*** Opening of Data section ***
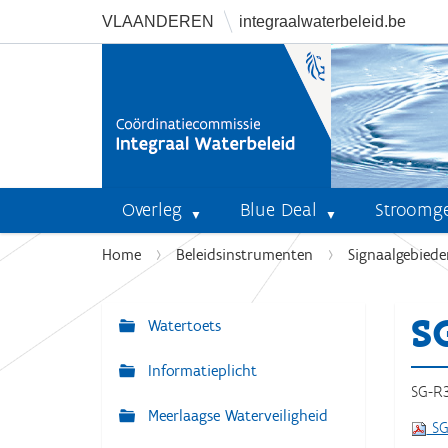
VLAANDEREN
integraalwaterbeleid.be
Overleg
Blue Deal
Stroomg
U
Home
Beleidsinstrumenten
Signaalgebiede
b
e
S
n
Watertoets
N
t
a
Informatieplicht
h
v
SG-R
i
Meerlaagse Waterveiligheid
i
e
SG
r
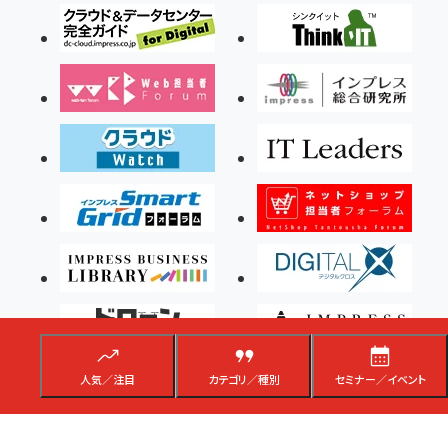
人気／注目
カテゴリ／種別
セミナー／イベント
*** Close of Data section ***
*** Opening of Data section ***
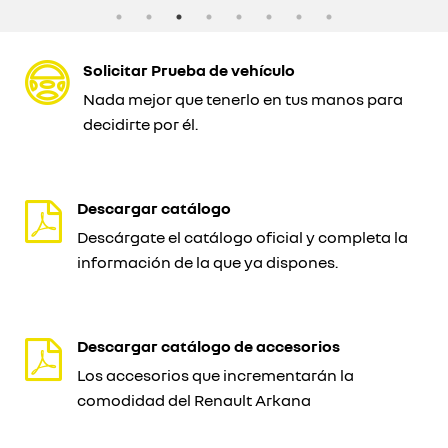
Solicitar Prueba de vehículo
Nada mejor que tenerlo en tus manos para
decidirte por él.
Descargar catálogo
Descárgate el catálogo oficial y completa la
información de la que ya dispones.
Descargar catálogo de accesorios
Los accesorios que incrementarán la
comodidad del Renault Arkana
*** Close of Data section ***
Look through the records above and report how many lines hold the word "Descargar", giving only the number.

* **Solution**
2